*TRY IT*.
Output the records exactly, from the line containing "SENIOR LIVING" through the end of the records, with both ends included. Omit the pictures.

(Saved data entries)
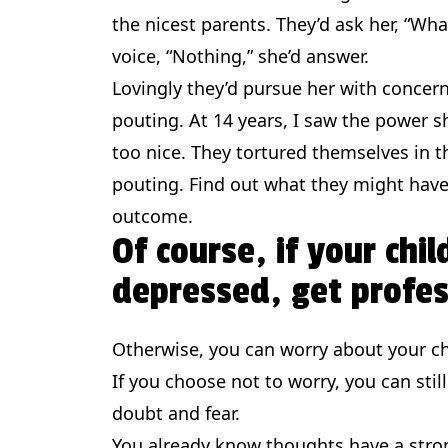
the nicest parents. They’d ask her, “Wh
voice, “Nothing,” she’d answer.
Lovingly they’d pursue her with concer
pouting. At 14 years, I saw the power 
too nice. They tortured themselves in t
pouting. Find out what they might have 
outcome.
Of course, if your chil
depressed, get profes
Otherwise, you can worry about your ch
If you choose not to worry, you can still
doubt and fear.
You already know thoughts have a stron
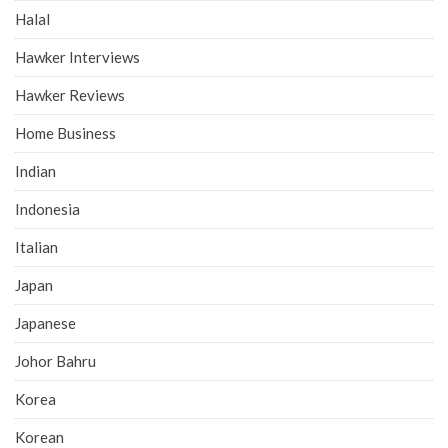
Halal
Hawker Interviews
Hawker Reviews
Home Business
Indian
Indonesia
Italian
Japan
Japanese
Johor Bahru
Korea
Korean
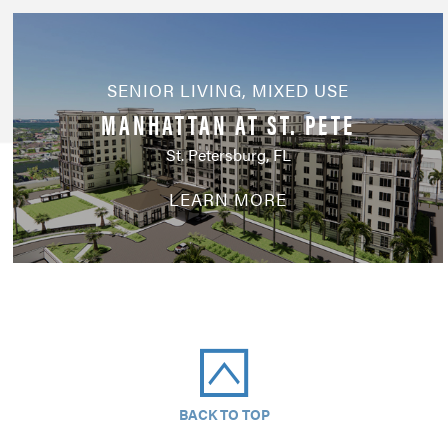
SENIOR LIVING
,
MIXED USE
MANHATTAN AT ST. PETE
St. Petersburg, FL
LEARN MORE
BACK TO TOP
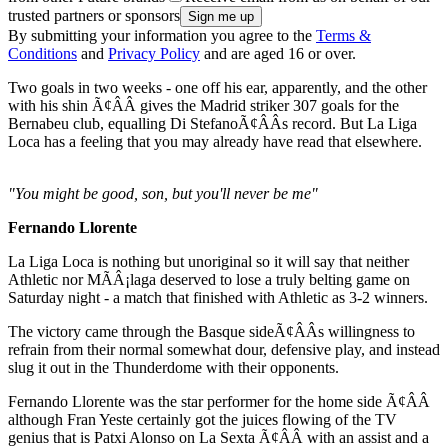
trusted partners or sponsors
By submitting your information you agree to the
Terms &
Conditions
and
Privacy Policy
and are aged 16 or over.
Two goals in two weeks - one off his ear, apparently, and the other
with his shin Ã¢ÂÂ gives the Madrid striker 307 goals for the
Bernabeu club, equalling Di StefanoÃ¢ÂÂs record. But La Liga
Loca has a feeling that you may already have read that elsewhere.
"You might be good, son, but you'll never be me"
Fernando Llorente
La Liga Loca is nothing but unoriginal so it will say that neither
Athletic nor MÃÂ¡laga deserved to lose a truly belting game on
Saturday night - a match that finished with Athletic as 3-2 winners.
The victory came through the Basque sideÃ¢ÂÂs willingness to
refrain from their normal somewhat dour, defensive play, and instead
slug it out in the Thunderdome with their opponents.
Fernando Llorente was the star performer for the home side Ã¢ÂÂ
although Fran Yeste certainly got the juices flowing of the TV
genius that is Patxi Alonso on La Sexta Ã¢ÂÂ with an assist and a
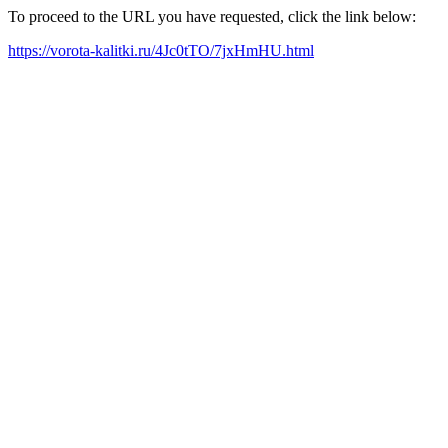
To proceed to the URL you have requested, click the link below:
https://vorota-kalitki.ru/4Jc0tTO/7jxHmHU.html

*RESULT OF THE EXERCISE*.
SENIOR LIVING
,
MIXED USE
MANHATTAN AT ST. PETE
St. Petersburg, FL
LEARN MORE
BACK TO TOP
trusted partners or sponsors
By submitting your information you agree to the
Terms &
Conditions
and
Privacy Policy
and are aged 16 or over.
Two goals in two weeks - one off his ear, apparently, and the other
with his shin Ã¢ÂÂ gives the Madrid striker 307 goals for the
Bernabeu club, equalling Di StefanoÃ¢ÂÂs record. But La Liga
Loca has a feeling that you may already have read that elsewhere.
"You might be good, son, but you'll never be me"
Fernando Llorente
La Liga Loca is nothing but unoriginal so it will say that neither
Athletic nor MÃÂ¡laga deserved to lose a truly belting game on
Saturday night - a match that finished with Athletic as 3-2 winners.
The victory came through the Basque sideÃ¢ÂÂs willingness to
refrain from their normal somewhat dour, defensive play, and instead
slug it out in the Thunderdome with their opponents.
Fernando Llorente was the star performer for the home side Ã¢ÂÂ
although Fran Yeste certainly got the juices flowing of the TV
genius that is Patxi Alonso on La Sexta Ã¢ÂÂ with an assist and a
To proceed to the URL you have requested, click the link below:
https://vorota-kalitki.ru/4Jc0tTO/7jxHmHU.html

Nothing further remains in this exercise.